Le rapport de la Banque nationale qui propose pourtant une révision de l’index, reconnaît que « la bonne tenue de la croissance belge est due essentiellement à la consommation intérieure dopée par l’indexation ». En 2011, nous ferions ainsi jeu égal avec l’Allemagne, et bien mieux que la France et les Pays-Bas (Le Soir du 16 juin 2011). Ce sont cependant les effets négatifs des augmentations de prix qui inquiètent la Banque et l’amènent à se ranger du côté des employeurs et des recommandations de la Commission européenne. La BN reconnaît pourtant que « les prix des produits industriels n’ont pas augmenté de manière anormale ». Nous savons aussi par ailleurs que si notre inflation risque d’être plus élevée que celle des pays voisins, l’augmentation résulte chez nous pour moitié des prix prohibitifs de l’énergie pratiqués par les grands groupes (Electrabel, GDF-Suez) qui abusent de leur position dominante. Le contrôle des prix de l’énergie serait en conséquence bien plus efficace que la manipulation de l’index.

Depuis des décennies, l’indexation des salaires n’a jamais cessé d’être mise en cause. Pourtant aujourd’hui l’offensive est d’une toute autre envergure. Sur fond de crise, le Pacte pour l’euro fait de « la modération salariale » le centre de son dispositif. Le dernier accord interprofessionnel adopté en Belgique par le gouvernement, malgré le refus majoritaire des syndicats, a permis au patronat d’imposer une innovation majeure : la négociation à coût nul pour les entreprises. Il s’agit à présent de monter en puissance en généralisant ce mode de « négociation » au plan européen tout en le libérant de l’indexation de manière à peser vers le bas sur les salaires réels. La convergence européenne pérenniserait ainsi le mécanisme de redistribution massive des revenus des salaires vers le capital.

La brutalité du Pacte pour l’euro qui dicte une surveillance macro- économique pour imposer la compétitivité comme seule norme salariale a produit une sorte d’électrochoc tant sur les « indignés » que sur le mouvement syndical. La Confédération européenne des syndicats qui jusqu’ici se comportait plus en lobby européen qu’en organisation syndicale a retrouvé lors de son dernier congrès de véritables accents syndicaux.

Ce « pacte » a moins pour objectif de mettre un terme à la crise que d’en recueillir les fruits : la rémunération du capital se nourrit de la baisse du pouvoir d’achat des salaires.
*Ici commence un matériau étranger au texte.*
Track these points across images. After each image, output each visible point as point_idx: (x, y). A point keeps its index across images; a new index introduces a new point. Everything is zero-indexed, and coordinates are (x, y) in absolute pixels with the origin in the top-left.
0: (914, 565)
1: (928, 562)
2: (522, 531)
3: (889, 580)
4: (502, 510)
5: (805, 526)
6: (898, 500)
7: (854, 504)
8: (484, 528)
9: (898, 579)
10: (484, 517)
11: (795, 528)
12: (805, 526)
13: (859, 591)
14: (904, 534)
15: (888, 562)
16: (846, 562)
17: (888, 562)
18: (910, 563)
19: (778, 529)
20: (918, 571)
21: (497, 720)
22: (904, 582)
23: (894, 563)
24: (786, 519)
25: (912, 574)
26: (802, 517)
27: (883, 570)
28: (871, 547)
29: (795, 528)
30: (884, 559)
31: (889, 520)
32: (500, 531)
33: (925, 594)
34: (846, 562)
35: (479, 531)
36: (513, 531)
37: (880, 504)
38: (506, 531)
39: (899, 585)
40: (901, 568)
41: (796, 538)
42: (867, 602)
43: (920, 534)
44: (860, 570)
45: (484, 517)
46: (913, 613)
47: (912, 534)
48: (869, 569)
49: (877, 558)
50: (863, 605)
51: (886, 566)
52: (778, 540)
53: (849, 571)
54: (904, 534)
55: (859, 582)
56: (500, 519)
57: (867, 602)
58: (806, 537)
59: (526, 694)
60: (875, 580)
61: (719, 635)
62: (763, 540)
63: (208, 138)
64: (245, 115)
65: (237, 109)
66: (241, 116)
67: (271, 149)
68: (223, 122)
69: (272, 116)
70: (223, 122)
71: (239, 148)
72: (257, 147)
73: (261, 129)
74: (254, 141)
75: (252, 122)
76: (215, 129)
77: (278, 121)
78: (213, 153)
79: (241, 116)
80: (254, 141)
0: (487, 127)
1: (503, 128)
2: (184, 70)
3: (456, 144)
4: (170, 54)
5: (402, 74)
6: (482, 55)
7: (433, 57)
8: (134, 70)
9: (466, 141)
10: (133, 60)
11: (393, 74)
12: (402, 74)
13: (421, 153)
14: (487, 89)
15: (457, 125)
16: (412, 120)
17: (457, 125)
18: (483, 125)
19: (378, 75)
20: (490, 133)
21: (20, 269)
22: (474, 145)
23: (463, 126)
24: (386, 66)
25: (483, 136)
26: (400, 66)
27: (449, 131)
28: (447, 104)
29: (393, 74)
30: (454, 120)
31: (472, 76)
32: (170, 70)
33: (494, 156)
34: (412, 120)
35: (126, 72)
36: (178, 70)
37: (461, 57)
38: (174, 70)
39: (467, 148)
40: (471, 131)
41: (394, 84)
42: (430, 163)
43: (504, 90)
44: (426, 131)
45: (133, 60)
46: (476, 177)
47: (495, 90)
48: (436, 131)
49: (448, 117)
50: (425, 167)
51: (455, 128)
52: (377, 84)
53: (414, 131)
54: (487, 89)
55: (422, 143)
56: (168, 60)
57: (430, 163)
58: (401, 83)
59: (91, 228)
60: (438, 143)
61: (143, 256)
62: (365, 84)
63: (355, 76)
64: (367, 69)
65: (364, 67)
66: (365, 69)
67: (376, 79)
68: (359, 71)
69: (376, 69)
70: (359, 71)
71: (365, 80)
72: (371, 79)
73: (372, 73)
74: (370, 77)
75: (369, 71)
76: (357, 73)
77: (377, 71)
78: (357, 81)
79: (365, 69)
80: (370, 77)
Si les syndicats et partis de gauche devaient accepter la remise en cause de l’indexation alors que les rémunérations des « managers » comme celle des dividendes distribués aux actionnaires crèvent tous les plafonds, ils se disqualifieraient aux yeux des groupes sociaux qui font leur substance. Cette attaque frontale contre les salaires peut aussi avoir pour effet le réveil d’une gauche européenne jusqu’ici particulièrement amorphe.